**OBJETIVO DEL EJERCICIO:**
Prosigue el texto sobre la tumba de Pedro en Roma a partir de su última frase.

**FRAGMENTO DE PÁGINA:**
Y, sobre todo, ¿por qué es Roma quien conserva la tumba de Pedro?
¿Acaso llevaron los restos por SEUR? Como digo, es un argumento de
cierta fuerza; aunque justo es decir que su fuerza se base en que sea
un argumento esgrimido entre creyentes.
Para un no creyente, el tema ya está más difícil, porque las
pruebas de que lo que está dentro de esa tumba sean los restos de un
tal Cephas son, digamos, sketchy.
Personalmente,
considero que el argumento antiprotestante más eficiente que
manejaron los católicos en aquella polémica fue el hecho de que las
iglesias orientales (nestoriana, jacobita, monofisita, melquita,
maronita); iglesias que llegaron a expandirse por el imperio
bizantino, oriente, Arabia, Egipto o Etiopía, son iglesias que, sin
embargo, en lo tocante a este tema, no quitan ni una coma al relato
pedrino de la ICAR. No tiene sentido, según los católicos, que, si
Pedro predicó y murió en Babilonia, todas estas iglesias lo hayan
olvidado. Como digo, este argumento siempre me ha parecido el más
fuerte a favor de la posición de los católicos; aunque, una vez
más, se trata de un argumento eficiente entre creyentes, ya que
parte de la base de que Pedro ejercía un magisterio eficiente y real
que, por lo tanto, debía ser recordado. A través de la óptica de
que puede ser un personaje de carácter más simbólico que otra
cosa, ya la cosa cambia.

**MATERIAL PROPORCIONADO:**

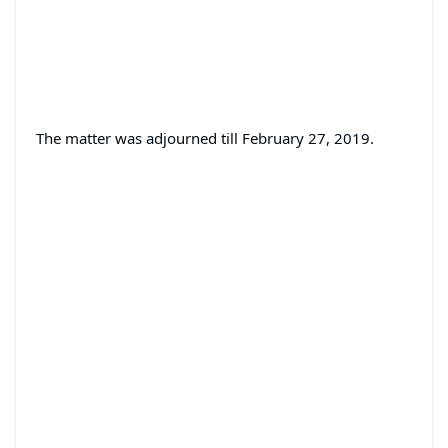
The matter was adjourned till February 27, 2019.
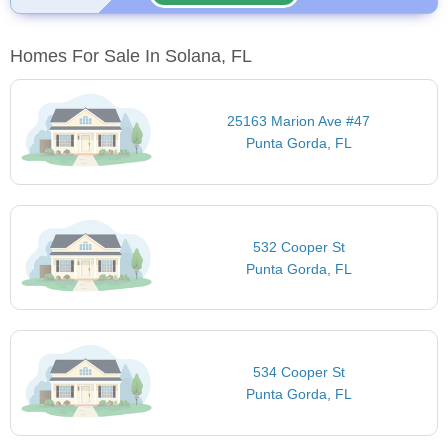
Homes For Sale In Solana, FL
25163 Marion Ave #47
Punta Gorda, FL
532 Cooper St
Punta Gorda, FL
534 Cooper St
Punta Gorda, FL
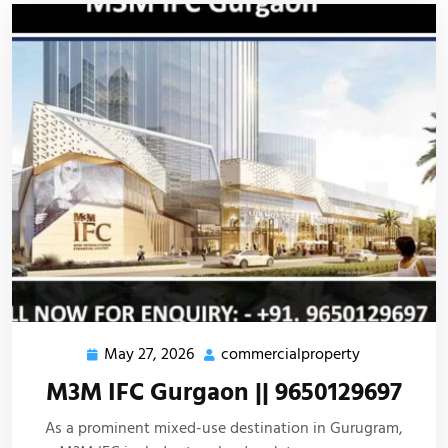
May 27, 2026
commercialproperty
M3M IFC Gurgaon || 9650129697
As a prominent mixed-use destination in Gurugram,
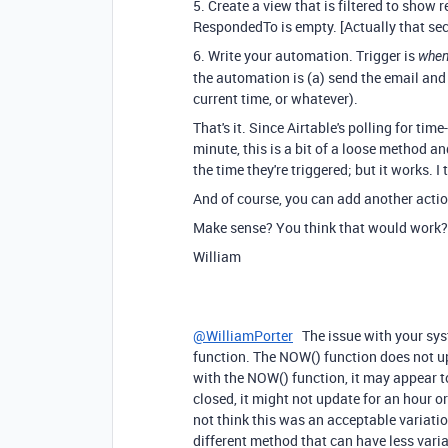
5. Create a view that is filtered to show
RespondedTo is empty. [Actually that sec
6. Write your automation. Trigger is
when 
the automation is (a) send the email and
current time, or whatever).
That's it. Since Airtable's polling for tim
minute, this is a bit of a loose method a
the time they're triggered; but it works. I 
And of course, you can add another acti
Make sense? You think that would work?
William
@WilliamPorter
The issue with your sys
function. The NOW() function does not upd
with the NOW() function, it may appear t
closed, it might not update for an hour or 
not think this was an acceptable variati
different method that can have less vari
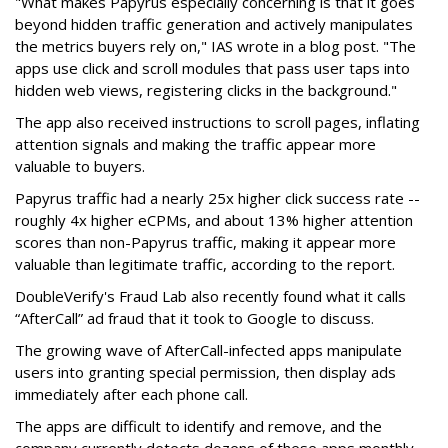
"What makes Papyrus especially concerning is that it goes
beyond hidden traffic generation and actively manipulates
the metrics buyers rely on," IAS wrote in a blog post. "The
apps use click and scroll modules that pass user taps into
hidden web views, registering clicks in the background."
The app also received instructions to scroll pages, inflating
attention signals and making the traffic appear more
valuable to buyers.
Papyrus traffic had a nearly 25x higher click success rate --
roughly 4x higher eCPMs, and about 13% higher attention
scores than non-Papyrus traffic, making it appear more
valuable than legitimate traffic, according to the report.
DoubleVerify's Fraud Lab also recently found what it calls
“AfterCall” ad fraud that it took to Google to discuss.
The growing wave of AfterCall-infected apps manipulate
users into granting special permission, then display ads
immediately after each phone call.
The apps are difficult to identify and remove, and the
company currently detects dozens of these apps monthly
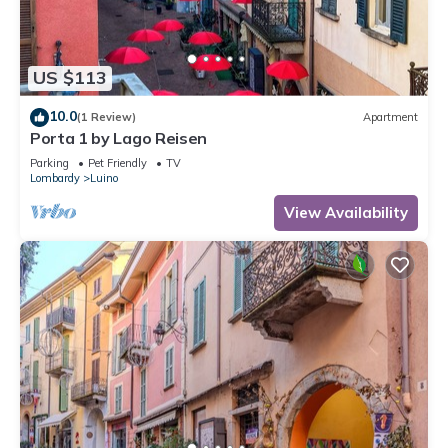
US $113
10.0
(1 Review)
Apartment
Porta 1 by Lago Reisen
Parking
Pet Friendly
TV
Lombardy
Luino
View Availability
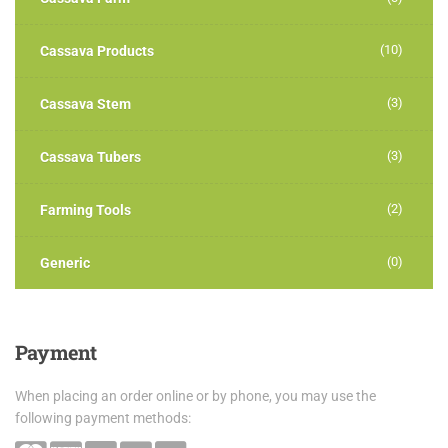
(10)
Cassava Products
(3)
Cassava Stem
(3)
Cassava Tubers
(2)
Farming Tools
(0)
Generic
Payment
When placing an order online or by phone, you may use the
following payment methods:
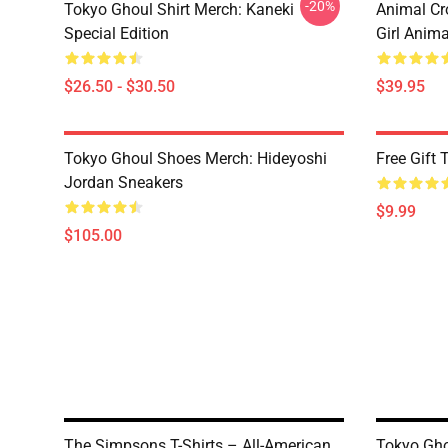
-20%
Tokyo Ghoul Shirt Merch: Kaneki
Animal Cr
Special Edition
Girl Anim
$26.50 - $30.50
$39.95
Tokyo Ghoul Shoes Merch: Hideyoshi
Free Gift
Jordan Sneakers
$9.99
$105.00
The Simpsons T-Shirts – All-American
Tokyo Gho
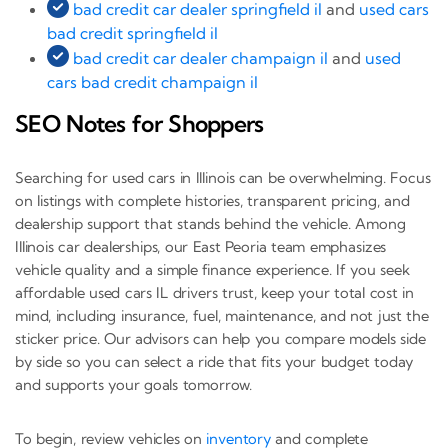
bad credit car dealer springfield il
and
used cars
bad credit springfield il
bad credit car dealer champaign il
and
used
cars bad credit champaign il
SEO Notes for Shoppers
Searching for used cars in Illinois can be overwhelming. Focus
on listings with complete histories, transparent pricing, and
dealership support that stands behind the vehicle. Among
Illinois car dealerships, our East Peoria team emphasizes
vehicle quality and a simple finance experience. If you seek
affordable used cars IL drivers trust, keep your total cost in
mind, including insurance, fuel, maintenance, and not just the
sticker price. Our advisors can help you compare models side
by side so you can select a ride that fits your budget today
and supports your goals tomorrow.
To begin, review vehicles on
inventory
and complete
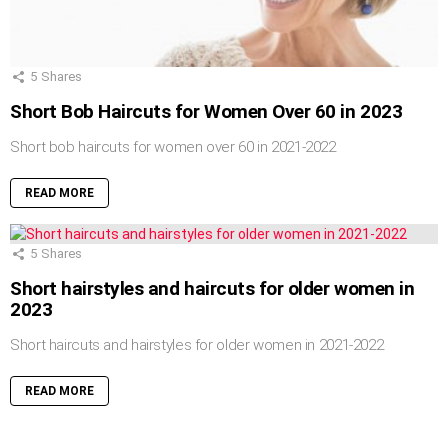
5
Shares
Short Bob Haircuts for Women Over 60 in 2023
Short bob haircuts for women over 60 in 2021-2022
READ MORE
5
Shares
Short hairstyles and haircuts for older women in
2023
Short haircuts and hairstyles for older women in 2021-2022
READ MORE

**RESULTADO DEL EJERCICIO:**
El
siglo XX, cuando menos en mi percepción, modificó un poco los
parámetros de esta discusión. O, más bien, la disolvió bastante.
La Iglesia católica experimentó en un solo siglo, el XIX, una
pérdida de poder muy superior a toda la que había sufrido en medio
milenio anterior; y en el siglo XX ha seguido en la misma línea. El
protestantismo, por otra parte, perdió el interés por el
ecumenismo; aunque en los tiempos presentes, en los que el
descreimiento general está haciendo peligrar la pasta para
todo el mundo (y no olvidéis que la pasta es
el objetivo de toda Iglesia, porque no son sino modelos de negocio),
yo creo que se nota cierta revitalización de las tentativas de
acercamiento. Pero ésta fue una de las grandes y pasionales
polémicas del siglo XIX, sostenida con unos niveles de pasión y
violencia (afortunadamente, verbal) que hoy nos cuesta bastante
imaginar.
Bueno,
qué digo. Pasad media hora en X, y ya os haréis una idea.